[Entries taken from a collection]
»»

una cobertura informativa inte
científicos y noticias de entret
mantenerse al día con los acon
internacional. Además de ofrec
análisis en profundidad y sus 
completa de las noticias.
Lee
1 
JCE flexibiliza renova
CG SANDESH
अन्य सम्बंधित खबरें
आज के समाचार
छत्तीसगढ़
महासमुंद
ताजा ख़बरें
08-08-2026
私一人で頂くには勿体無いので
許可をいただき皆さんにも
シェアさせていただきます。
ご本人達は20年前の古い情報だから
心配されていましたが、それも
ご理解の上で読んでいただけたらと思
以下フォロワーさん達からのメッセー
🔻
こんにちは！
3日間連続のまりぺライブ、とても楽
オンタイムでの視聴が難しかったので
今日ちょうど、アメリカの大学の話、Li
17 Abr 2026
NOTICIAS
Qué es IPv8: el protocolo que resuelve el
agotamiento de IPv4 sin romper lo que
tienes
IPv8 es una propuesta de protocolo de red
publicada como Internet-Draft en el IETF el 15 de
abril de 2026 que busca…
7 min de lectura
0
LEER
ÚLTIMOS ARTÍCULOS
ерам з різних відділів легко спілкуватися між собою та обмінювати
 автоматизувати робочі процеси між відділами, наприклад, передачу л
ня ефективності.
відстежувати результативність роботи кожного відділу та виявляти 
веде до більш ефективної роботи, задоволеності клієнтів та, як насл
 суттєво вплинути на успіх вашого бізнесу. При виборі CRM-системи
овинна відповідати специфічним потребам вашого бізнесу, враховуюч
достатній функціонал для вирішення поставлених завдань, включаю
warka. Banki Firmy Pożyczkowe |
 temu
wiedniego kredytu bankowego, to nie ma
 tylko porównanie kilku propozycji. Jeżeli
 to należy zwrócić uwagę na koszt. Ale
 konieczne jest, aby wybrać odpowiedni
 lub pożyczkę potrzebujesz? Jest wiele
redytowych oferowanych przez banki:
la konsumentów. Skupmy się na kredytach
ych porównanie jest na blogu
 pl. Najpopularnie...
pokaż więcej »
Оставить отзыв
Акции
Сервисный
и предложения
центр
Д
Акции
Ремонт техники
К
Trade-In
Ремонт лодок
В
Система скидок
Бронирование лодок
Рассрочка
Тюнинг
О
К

««

## What to do
Repeat all the data, every line exactly.

## Exercise solution
una cobertura informativa inte
científicos y noticias de entret
mantenerse al día con los acon
internacional. Además de ofrec
análisis en profundidad y sus 
completa de las noticias.
Lee
1 
JCE flexibiliza renova
CG SANDESH
अन्य सम्बंधित खबरें
आज के समाचार
छत्तीसगढ़
महासमुंद
ताजा ख़बरें
08-08-2026
私一人で頂くには勿体無いので
許可をいただき皆さんにも
シェアさせていただきます。
ご本人達は20年前の古い情報だから
心配されていましたが、それも
ご理解の上で読んでいただけたらと思
以下フォロワーさん達からのメッセー
🔻
こんにちは！
3日間連続のまりぺライブ、とても楽
オンタイムでの視聴が難しかったので
今日ちょうど、アメリカの大学の話、Li
17 Abr 2026
NOTICIAS
Qué es IPv8: el protocolo que resuelve el
agotamiento de IPv4 sin romper lo que
tienes
IPv8 es una propuesta de protocolo de red
publicada como Internet-Draft en el IETF el 15 de
abril de 2026 que busca…
7 min de lectura
0
LEER
ÚLTIMOS ARTÍCULOS
ерам з різних відділів легко спілкуватися між собою та обмінювати
 автоматизувати робочі процеси між відділами, наприклад, передачу л
ня ефективності.
відстежувати результативність роботи кожного відділу та виявляти 
веде до більш ефективної роботи, задоволеності клієнтів та, як насл
 суттєво вплинути на успіх вашого бізнесу. При виборі CRM-системи
овинна відповідати специфічним потребам вашого бізнесу, враховуюч
достатній функціонал для вирішення поставлених завдань, включаю
warka. Banki Firmy Pożyczkowe |
 temu
wiedniego kredytu bankowego, to nie ma
 tylko porównanie kilku propozycji. Jeżeli
 to należy zwrócić uwagę na koszt. Ale
 konieczne jest, aby wybrać odpowiedni
 lub pożyczkę potrzebujesz? Jest wiele
redytowych oferowanych przez banki:
la konsumentów. Skupmy się na kredytach
ych porównanie jest na blogu
 pl. Najpopularnie...
pokaż więcej »
Оставить отзыв
Акции
Сервисный
и предложения
центр
Д
Акции
Ремонт техники
К
Trade-In
Ремонт лодок
В
Система скидок
Бронирование лодок
Рассрочка
Тюнинг
О
К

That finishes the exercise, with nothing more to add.